Written request >> Rewrite the stretch from the line containing "county / district: Linhares" through the line containing "country: Colombia", both included, as a numbered list with blank lines left out. Include only those lines.

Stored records
= = = =

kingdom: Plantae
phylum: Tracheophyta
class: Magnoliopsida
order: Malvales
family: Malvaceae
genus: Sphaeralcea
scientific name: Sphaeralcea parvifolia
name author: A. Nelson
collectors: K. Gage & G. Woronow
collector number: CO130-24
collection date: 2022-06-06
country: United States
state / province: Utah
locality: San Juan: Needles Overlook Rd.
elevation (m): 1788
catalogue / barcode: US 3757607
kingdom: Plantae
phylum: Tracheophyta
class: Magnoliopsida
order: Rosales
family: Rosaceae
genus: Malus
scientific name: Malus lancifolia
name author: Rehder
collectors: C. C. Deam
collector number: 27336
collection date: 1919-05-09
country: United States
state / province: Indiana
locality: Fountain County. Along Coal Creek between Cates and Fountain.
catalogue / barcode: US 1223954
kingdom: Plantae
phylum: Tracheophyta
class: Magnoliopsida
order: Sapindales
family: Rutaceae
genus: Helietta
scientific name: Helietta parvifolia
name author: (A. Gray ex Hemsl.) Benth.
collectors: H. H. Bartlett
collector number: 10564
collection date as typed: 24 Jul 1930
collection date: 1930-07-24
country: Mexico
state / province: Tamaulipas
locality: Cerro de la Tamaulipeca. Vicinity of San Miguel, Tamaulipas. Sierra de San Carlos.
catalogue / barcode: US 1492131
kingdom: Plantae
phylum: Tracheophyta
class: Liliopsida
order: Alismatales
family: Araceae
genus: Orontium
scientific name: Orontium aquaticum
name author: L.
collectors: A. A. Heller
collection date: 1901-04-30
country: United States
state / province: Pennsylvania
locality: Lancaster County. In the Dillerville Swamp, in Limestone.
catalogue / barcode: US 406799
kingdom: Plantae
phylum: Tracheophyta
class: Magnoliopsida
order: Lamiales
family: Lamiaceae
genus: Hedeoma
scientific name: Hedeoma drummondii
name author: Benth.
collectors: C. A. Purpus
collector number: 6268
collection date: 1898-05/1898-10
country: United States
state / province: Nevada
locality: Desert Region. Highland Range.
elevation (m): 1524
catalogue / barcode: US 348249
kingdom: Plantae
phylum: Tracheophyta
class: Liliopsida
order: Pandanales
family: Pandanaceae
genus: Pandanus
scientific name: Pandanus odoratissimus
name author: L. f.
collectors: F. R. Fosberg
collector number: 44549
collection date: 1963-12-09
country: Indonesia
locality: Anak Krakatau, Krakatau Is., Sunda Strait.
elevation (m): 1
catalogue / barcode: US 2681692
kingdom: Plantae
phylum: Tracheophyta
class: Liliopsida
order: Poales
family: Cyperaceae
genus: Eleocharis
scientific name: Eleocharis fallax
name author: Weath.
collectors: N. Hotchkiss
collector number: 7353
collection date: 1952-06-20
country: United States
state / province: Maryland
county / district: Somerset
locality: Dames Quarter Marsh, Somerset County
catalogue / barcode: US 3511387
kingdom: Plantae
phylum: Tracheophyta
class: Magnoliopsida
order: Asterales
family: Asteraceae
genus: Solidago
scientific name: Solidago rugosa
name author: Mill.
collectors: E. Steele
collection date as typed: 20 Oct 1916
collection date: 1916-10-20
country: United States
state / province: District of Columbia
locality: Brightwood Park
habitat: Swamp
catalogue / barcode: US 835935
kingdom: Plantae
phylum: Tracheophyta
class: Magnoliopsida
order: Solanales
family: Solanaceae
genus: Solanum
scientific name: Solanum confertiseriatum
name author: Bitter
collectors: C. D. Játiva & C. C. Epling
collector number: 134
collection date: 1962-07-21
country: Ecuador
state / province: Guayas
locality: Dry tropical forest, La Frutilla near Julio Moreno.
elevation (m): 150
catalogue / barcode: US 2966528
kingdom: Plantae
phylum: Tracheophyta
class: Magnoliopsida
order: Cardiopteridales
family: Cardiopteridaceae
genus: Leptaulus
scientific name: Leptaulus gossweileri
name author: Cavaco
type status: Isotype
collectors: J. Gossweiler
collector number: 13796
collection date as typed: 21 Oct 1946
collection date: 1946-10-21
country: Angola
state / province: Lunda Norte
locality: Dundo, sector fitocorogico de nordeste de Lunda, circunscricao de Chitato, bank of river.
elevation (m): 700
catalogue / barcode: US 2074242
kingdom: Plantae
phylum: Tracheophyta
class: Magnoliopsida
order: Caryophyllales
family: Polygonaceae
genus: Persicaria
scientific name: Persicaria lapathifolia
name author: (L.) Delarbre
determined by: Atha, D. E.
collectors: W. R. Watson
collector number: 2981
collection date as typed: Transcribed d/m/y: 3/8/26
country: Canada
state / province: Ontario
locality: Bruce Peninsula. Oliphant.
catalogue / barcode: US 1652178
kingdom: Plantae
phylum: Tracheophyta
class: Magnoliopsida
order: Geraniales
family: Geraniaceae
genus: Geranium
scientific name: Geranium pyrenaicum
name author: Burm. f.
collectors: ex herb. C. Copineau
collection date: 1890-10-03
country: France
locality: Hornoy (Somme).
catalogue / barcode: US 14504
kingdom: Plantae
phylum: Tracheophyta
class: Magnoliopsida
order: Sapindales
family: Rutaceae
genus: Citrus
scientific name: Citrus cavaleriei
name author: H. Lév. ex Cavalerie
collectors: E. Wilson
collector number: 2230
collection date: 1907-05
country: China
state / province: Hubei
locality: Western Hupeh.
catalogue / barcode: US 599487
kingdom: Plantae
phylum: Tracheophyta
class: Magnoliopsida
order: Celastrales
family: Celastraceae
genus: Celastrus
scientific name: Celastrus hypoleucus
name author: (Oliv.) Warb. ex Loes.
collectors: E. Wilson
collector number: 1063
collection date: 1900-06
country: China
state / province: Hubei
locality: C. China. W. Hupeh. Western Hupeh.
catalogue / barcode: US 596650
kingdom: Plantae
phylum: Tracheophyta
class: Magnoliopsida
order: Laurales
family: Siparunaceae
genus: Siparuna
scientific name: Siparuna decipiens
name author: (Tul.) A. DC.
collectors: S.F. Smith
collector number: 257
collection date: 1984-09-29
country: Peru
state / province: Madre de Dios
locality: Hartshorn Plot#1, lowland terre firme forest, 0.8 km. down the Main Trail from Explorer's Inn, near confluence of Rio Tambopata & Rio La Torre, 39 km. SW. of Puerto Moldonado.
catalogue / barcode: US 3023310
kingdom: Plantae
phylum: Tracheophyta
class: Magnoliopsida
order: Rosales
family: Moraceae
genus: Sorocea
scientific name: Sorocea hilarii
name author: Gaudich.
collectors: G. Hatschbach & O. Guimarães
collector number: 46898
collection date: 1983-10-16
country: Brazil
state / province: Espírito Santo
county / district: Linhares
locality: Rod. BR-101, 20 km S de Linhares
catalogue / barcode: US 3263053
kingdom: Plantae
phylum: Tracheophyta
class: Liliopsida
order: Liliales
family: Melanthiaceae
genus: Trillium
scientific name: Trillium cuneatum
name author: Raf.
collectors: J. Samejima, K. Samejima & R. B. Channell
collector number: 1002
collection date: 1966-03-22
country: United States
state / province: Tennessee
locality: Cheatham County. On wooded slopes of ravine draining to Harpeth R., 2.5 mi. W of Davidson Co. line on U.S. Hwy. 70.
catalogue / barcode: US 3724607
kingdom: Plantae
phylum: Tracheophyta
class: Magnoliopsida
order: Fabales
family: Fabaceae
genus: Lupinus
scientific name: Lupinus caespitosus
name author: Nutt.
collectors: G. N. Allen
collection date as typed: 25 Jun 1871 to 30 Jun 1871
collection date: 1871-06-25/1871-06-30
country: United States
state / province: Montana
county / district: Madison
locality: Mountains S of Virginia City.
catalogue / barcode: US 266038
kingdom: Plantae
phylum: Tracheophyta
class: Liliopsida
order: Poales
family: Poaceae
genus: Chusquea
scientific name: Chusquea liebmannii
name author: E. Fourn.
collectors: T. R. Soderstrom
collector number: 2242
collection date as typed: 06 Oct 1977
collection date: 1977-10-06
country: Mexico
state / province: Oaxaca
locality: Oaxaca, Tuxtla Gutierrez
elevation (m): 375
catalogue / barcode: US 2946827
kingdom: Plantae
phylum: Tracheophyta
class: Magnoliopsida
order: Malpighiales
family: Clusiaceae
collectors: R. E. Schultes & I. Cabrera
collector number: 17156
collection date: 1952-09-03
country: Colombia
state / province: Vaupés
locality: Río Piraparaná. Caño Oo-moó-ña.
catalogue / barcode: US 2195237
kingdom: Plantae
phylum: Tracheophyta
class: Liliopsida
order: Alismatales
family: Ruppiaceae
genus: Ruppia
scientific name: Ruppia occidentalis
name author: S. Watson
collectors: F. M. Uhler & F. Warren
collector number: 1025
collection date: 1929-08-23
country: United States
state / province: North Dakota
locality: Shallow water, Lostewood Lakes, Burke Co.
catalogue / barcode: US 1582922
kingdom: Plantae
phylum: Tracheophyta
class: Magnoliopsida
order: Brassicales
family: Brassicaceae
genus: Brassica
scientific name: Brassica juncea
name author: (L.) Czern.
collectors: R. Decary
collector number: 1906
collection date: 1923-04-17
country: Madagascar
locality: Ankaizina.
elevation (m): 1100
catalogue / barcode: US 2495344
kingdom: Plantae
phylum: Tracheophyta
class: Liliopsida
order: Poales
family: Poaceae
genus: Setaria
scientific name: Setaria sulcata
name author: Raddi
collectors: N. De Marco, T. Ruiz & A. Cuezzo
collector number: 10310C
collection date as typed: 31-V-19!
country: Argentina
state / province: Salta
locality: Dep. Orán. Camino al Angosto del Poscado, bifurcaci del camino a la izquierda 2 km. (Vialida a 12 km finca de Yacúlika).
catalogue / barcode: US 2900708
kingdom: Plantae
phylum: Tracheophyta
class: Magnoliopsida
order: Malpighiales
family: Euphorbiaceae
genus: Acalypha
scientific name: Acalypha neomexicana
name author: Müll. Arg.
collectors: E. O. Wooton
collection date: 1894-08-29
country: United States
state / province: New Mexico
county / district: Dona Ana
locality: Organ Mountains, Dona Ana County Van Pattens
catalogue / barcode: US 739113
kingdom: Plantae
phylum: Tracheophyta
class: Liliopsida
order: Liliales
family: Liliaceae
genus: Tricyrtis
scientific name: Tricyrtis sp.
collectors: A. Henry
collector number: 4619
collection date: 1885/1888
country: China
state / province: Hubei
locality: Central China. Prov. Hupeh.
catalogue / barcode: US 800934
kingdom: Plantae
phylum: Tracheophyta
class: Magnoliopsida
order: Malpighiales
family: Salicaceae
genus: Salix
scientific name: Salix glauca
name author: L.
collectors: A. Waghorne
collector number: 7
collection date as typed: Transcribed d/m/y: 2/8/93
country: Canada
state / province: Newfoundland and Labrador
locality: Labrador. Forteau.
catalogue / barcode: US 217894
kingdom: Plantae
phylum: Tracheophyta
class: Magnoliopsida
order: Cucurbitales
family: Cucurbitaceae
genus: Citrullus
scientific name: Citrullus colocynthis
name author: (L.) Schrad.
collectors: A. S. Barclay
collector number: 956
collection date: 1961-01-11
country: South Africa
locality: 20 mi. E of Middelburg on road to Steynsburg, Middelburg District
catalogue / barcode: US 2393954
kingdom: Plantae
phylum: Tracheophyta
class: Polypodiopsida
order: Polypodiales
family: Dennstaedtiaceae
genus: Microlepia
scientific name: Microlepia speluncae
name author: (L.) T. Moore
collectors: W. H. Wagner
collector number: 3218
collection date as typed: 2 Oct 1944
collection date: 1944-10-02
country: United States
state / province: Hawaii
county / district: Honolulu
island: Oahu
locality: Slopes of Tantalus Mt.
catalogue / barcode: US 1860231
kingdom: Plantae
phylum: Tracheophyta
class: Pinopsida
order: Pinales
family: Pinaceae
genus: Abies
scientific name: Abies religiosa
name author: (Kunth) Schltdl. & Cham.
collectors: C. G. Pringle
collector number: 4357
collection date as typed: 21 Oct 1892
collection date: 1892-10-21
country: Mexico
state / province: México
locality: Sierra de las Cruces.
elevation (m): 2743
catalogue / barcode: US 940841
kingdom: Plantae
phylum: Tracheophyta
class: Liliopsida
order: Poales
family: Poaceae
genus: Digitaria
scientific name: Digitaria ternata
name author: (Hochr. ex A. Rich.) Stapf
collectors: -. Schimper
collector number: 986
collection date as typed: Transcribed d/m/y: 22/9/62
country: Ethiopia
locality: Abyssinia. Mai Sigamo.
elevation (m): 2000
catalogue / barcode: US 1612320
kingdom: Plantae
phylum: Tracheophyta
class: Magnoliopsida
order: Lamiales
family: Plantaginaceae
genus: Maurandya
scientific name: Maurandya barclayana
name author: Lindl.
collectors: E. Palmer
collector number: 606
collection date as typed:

= = = =

Output below >>
1. county / district: Linhares
2. locality: Rod. BR-101, 20 km S de Linhares
3. catalogue / barcode: US 3263053
4. kingdom: Plantae
5. phylum: Tracheophyta
6. class: Liliopsida
7. order: Liliales
8. family: Melanthiaceae
9. genus: Trillium
10. scientific name: Trillium cuneatum
11. name author: Raf.
12. collectors: J. Samejima, K. Samejima & R. B. Channell
13. collector number: 1002
14. collection date: 1966-03-22
15. country: United States
16. state / province: Tennessee
17. locality: Cheatham County. On wooded slopes of ravine draining to Harpeth R., 2.5 mi. W of Davidson Co. line on U.S. Hwy. 70.
18. catalogue / barcode: US 3724607
19. kingdom: Plantae
20. phylum: Tracheophyta
21. class: Magnoliopsida
22. order: Fabales
23. family: Fabaceae
24. genus: Lupinus
25. scientific name: Lupinus caespitosus
26. name author: Nutt.
27. collectors: G. N. Allen
28. collection date as typed: 25 Jun 1871 to 30 Jun 1871
29. collection date: 1871-06-25/1871-06-30
30. country: United States
31. state / province: Montana
32. county / district: Madison
33. locality: Mountains S of Virginia City.
34. catalogue / barcode: US 266038
35. kingdom: Plantae
36. phylum: Tracheophyta
37. class: Liliopsida
38. order: Poales
39. family: Poaceae
40. genus: Chusquea
41. scientific name: Chusquea liebmannii
42. name author: E. Fourn.
43. collectors: T. R. Soderstrom
44. collector number: 2242
45. collection date as typed: 06 Oct 1977
46. collection date: 1977-10-06
47. country: Mexico
48. state / province: Oaxaca
49. locality: Oaxaca, Tuxtla Gutierrez
50. elevation (m): 375
51. catalogue / barcode: US 2946827
52. kingdom: Plantae
53. phylum: Tracheophyta
54. class: Magnoliopsida
55. order: Malpighiales
56. family: Clusiaceae
57. collectors: R. E. Schultes & I. Cabrera
58. collector number: 17156
59. collection date: 1952-09-03
60. country: Colombia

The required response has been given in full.